AJNR Am J Neuroradiol. 1996 Feb;17(2):323-31.
To document the pattern of enhancement and morphologic changes on MR images that occur in the intervertebral disk and adjacent vertebral bodies after diskectomy and to correlate the presence of intervertebral disk enhancement with the preoperative and postoperative clinical findings.
Preoperatively, and at 3 months and 6 months after surgery, 94 adults who had first-time surgery for a herniated lumbar intervertebral disk that was associated with radiculopathy, expressed as leg symptoms or signs (with or without lower back pain), were asked to respond to a questionnaire regarding pain, were given serial physical examinations, and were examined with contrast-enhanced MR imaging. The measures of clinical outcome that were evaluated included the straight leg raise sign, radicular pain, and lower back pain. Type of disk herniation, intervertebral disk enhancement, disk space height, and degenerative end-plate changes were also assessed.
Of the 94 patients evaluated, 19 (20%) had postoperative intervertebral disk enhancement that was not present on the preoperative study. The pattern of enhancement was remarkably consistent, with 18 of the cases showing linear enhancement within the intervertebral disk, manifested as two thin bands paralleling the end plates. End-plate enhancement was present in 7 (37%) of the 19 patients with disk enhancement. There were no significant associations between disk enhancement and specific clinical symptoms before or after surgery.

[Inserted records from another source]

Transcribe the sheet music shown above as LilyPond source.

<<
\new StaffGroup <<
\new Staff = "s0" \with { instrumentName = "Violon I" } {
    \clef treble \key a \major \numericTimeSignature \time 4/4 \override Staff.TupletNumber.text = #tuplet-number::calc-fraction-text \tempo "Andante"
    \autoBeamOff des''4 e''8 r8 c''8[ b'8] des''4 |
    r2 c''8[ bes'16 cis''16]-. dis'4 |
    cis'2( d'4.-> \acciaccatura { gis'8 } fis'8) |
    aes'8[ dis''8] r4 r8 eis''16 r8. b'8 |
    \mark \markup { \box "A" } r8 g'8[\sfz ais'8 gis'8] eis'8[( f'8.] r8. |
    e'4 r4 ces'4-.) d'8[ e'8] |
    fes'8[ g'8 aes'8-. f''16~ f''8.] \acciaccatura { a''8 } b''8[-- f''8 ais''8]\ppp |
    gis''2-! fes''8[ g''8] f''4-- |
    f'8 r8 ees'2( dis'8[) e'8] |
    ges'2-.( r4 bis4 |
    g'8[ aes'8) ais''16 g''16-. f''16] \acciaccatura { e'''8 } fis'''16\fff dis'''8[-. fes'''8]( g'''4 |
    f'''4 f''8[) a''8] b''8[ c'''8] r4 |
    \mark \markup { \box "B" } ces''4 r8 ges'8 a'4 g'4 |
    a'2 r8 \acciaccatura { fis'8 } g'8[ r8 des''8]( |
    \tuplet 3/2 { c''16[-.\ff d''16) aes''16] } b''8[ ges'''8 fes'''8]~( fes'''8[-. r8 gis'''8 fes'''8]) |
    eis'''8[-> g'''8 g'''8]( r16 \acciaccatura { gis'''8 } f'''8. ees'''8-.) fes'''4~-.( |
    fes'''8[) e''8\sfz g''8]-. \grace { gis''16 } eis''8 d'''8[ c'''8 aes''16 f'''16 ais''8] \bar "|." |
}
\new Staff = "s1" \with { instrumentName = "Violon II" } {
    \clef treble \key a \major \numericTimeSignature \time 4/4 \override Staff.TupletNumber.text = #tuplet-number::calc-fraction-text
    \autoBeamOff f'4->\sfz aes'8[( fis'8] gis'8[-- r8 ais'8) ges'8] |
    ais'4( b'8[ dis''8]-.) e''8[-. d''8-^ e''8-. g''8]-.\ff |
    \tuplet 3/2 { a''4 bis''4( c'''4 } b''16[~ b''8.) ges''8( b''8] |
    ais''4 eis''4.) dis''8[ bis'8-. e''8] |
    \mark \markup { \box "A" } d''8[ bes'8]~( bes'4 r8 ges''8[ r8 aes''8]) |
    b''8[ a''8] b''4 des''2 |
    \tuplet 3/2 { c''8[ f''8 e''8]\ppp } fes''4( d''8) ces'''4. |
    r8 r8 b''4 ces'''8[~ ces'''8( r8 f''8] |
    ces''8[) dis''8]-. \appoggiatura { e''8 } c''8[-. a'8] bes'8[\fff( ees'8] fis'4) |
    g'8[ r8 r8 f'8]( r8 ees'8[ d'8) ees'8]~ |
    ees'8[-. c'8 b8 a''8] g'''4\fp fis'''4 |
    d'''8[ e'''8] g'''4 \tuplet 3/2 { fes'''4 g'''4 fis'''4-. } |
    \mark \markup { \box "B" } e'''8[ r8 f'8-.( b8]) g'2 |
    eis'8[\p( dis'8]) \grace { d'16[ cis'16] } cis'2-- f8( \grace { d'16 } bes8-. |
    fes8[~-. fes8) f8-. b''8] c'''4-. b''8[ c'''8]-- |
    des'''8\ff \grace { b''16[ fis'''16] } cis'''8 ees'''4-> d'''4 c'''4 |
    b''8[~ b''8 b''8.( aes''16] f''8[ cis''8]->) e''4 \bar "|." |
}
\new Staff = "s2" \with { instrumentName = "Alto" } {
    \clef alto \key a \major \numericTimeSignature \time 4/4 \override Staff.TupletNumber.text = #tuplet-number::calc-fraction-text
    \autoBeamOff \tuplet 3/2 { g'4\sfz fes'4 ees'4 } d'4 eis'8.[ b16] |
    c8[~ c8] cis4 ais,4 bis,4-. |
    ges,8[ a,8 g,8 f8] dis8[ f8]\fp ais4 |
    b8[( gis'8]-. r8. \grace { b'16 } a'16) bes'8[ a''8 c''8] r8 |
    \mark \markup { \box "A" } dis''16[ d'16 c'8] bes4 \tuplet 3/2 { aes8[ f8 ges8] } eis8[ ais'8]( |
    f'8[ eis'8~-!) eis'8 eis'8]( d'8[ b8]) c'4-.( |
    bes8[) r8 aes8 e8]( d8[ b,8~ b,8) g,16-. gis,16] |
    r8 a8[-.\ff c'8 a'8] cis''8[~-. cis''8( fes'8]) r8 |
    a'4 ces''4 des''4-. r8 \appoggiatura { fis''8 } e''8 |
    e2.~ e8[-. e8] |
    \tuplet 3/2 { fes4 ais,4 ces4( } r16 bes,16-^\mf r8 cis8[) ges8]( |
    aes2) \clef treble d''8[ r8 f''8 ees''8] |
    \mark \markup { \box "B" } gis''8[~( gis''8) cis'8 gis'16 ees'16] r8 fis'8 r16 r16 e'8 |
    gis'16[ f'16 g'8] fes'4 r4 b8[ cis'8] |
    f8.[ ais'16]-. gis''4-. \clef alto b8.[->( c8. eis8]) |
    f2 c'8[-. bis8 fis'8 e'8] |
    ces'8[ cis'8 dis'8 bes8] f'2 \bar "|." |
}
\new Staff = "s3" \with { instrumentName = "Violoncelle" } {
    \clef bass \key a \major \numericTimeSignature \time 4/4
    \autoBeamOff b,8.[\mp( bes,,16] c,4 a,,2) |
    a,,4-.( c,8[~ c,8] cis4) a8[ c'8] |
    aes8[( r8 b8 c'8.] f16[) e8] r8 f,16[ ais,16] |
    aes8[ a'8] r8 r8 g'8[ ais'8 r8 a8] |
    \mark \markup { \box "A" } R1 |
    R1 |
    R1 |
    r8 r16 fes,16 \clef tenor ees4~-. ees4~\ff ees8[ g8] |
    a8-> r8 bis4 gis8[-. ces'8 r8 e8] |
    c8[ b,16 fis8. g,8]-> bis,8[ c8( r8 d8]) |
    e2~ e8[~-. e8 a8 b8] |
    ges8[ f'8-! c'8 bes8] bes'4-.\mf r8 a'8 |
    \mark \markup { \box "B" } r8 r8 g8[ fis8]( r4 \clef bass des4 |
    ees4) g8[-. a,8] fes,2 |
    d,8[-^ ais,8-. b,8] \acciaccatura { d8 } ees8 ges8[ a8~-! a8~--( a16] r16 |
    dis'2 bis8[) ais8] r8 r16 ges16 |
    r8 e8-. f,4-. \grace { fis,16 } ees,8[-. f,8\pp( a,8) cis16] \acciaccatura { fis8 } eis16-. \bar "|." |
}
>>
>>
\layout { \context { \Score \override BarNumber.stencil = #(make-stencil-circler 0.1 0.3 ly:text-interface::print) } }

Our group of asymptomatic postoperative patients had anular enhancement (curette site), disk enhancement, and vertebral end-plate enhancement on MR images without evidence of disk space infection. This finding points out the need to understand asymptomatic postoperative changes that are sequelae of surgery and not necessarily indicators of infection.
记录椎间盘切除术后椎间盘及相邻椎体在磁共振成像(MR)上的强化模式和形态学变化,并将椎间盘强化的存在与术前和术后临床发现相关联。
术前、术后3个月和6个月,对94例首次因伴有神经根病(表现为腿部症状或体征,有或无下背痛)的腰椎间盘突出症接受手术的成年人进行问卷调查,询问疼痛情况,进行系列体格检查,并采用对比增强MR成像检查。评估的临床结果指标包括直腿抬高试验、神经根性疼痛和下背痛。还评估了椎间盘突出类型、椎间盘强化、椎间盘间隙高度和退变终板改变。
在评估的94例患者中,19例(20%)术后出现术前未有的椎间盘强化。强化模式非常一致,18例在椎间盘内呈线性强化,表现为与终板平行的两条细带。19例椎间盘强化患者中有7例(37%)出现终板强化。椎间盘强化与手术前后的特定临床症状之间无显著关联。
我们的无症状术后患者组在MR图像上有纤维环强化(刮除部位)、椎间盘强化和椎体终板强化,无椎间盘间隙感染证据。这一发现指出,有必要了解作为手术后遗症的无症状术后变化,这些变化不一定是感染的指标。